Getting angry helped me prove another point. This one nature princess was going all Gaia Theory on me and wouldn’t shut up, so I kinda shoved her. Into a crevasse. Which brings up another point: you could die going to a glacier. They’re dangerous with all the crevasses in them and ice rivers flowing under them into hidden lakes. If there’s one thing I really hate it’s too many crevasses. I lost my beef jerky in one.

They’re also really cold. That’s another way to die; from cold. For instance, you could go scuba diving in those lakes I mentioned; but when I went, one guy got stuck, got that hypothermia thing, and died, all while I floated there watching him. I thought maybe all the thrashing he was doing would keep him warm, but it just ripped up that fancy thermal suit of his.

So, glaciers move, which is something else I read. They get warmed up by the sun and the ice melts and the water gets through all the cracks to the bottom of the glacier and it starts sliding around. Boring! Sometimes they flow into a lake or the sea, which is actually kind of cool because the ice makes a lot of noise and you can see the stupid thing falling apart right in front of your eyes. It’s sort of neat that glaciers move all those rocks and reshape the land. Then you get awesome-sounding topological features like moraines and drumlins. But when I think about it at the end of the day, there are better ways to move rocks around. I got one of those rock tumblers from Spencer’s Gifts which does it in two to three days.
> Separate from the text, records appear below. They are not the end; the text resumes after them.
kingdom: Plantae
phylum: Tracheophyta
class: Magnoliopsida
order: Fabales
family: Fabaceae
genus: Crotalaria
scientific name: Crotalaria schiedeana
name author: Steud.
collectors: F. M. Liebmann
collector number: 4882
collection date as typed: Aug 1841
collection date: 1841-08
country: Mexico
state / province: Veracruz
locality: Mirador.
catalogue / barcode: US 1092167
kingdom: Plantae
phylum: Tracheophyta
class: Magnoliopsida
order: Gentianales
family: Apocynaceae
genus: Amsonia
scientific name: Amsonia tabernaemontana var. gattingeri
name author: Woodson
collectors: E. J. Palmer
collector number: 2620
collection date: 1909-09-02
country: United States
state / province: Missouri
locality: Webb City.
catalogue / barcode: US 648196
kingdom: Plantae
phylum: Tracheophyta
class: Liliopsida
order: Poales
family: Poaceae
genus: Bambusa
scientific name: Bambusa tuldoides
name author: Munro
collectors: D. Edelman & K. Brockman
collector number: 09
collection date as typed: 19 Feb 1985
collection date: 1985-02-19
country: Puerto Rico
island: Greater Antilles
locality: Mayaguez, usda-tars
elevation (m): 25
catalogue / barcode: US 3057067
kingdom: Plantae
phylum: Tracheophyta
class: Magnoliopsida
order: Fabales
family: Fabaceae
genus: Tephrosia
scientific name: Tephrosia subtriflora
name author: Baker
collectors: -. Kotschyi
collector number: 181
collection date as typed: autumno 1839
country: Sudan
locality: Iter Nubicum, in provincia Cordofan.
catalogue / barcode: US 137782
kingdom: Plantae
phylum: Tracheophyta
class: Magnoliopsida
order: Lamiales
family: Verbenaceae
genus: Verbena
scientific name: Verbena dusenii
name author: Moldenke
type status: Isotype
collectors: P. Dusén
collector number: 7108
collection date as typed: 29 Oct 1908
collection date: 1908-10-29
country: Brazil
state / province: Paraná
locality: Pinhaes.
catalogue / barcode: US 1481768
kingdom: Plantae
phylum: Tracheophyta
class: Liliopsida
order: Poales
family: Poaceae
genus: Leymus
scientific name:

The only good thing about my trip was the nacho stand near the Jackson Glacier. Except for the fact that I had to eat them in the freezing cold, and the melty Velveeta they used pretty much froze instantly, and the missing jalapenos on the top, it almost made up for coming out here in the first place. I thought of writing another book called Nachos of the National Parks, but when I got home I found out it was the only nacho stand in any of our national parks. That sucks, you know? The Department of the Interior should have a little more respect for one of our national foods.

How to Build a Portable Music Player

How to Do It with LeMuel LeBratt
with Permanent Guest Columnist Marcia Spatzelberg

radio

Everyone enjoys listening to the music of a talented symphony orchestra. Wouldn’t it be nice to be able to listen to that music when you are away from a concertorium or dance hall? Sure, record players are now available and they will allow you to listen to the works of great orchestralist composers in your own domicile, but such players do not offer the option of portable playback. Wouldn’t it be great if you could listen to your favorite arrangements of music when you were out walking, shopping or passing the time on a cable car? Now it is possible! Just follow these easy steps and you will be on the go. On the go with music, that is.

What you’ll need:

  • 1 record player or hi-fi system
  • 2 loudspeakers
  • 1 scissors
  • 16 feet of stereo cable
  • 1 bridle harness or other small collection of leather straps (make sure it fits comfortably around your head)
  • 1 set of clamps or pliers
  • 1 straight razor (with handle)
  • 1 car battery
  • 1 roll of duct tape
  • 2 lemon fruities

1. First, locate the power cord on your record player. It should be the cord-shaped whatsit exiting the back of the player and terminating in a pronged bit. Cut off the prong bit off using the scissors and use the straight razor to strip off approximately two inches of the plastic covering. Separate the two wires.

2. Wrap the wires around the terminals of the car battery. Clamp them down and use clips if necessary. Some car batteries feature screw caps on the terminals for ease in securing wires. Discard these.

3. Secure the speaker cables to the record player’s output terminals. Clamp them into the input lines of the loud speakers.

4. Attach the loudspeakers to the bridle harness and tighten it around your head so that the speakers are facing in toward your ears.

5. Tape the car battery to the side of the record player.

6. Unwrap your lemon fruities.

Yes, it’s that easy. Now just pick up the record player, put on your favorite disc and then strut down your local street in style with a cool, portable soundtrack to accompany you and your lemon fruities. Have fun.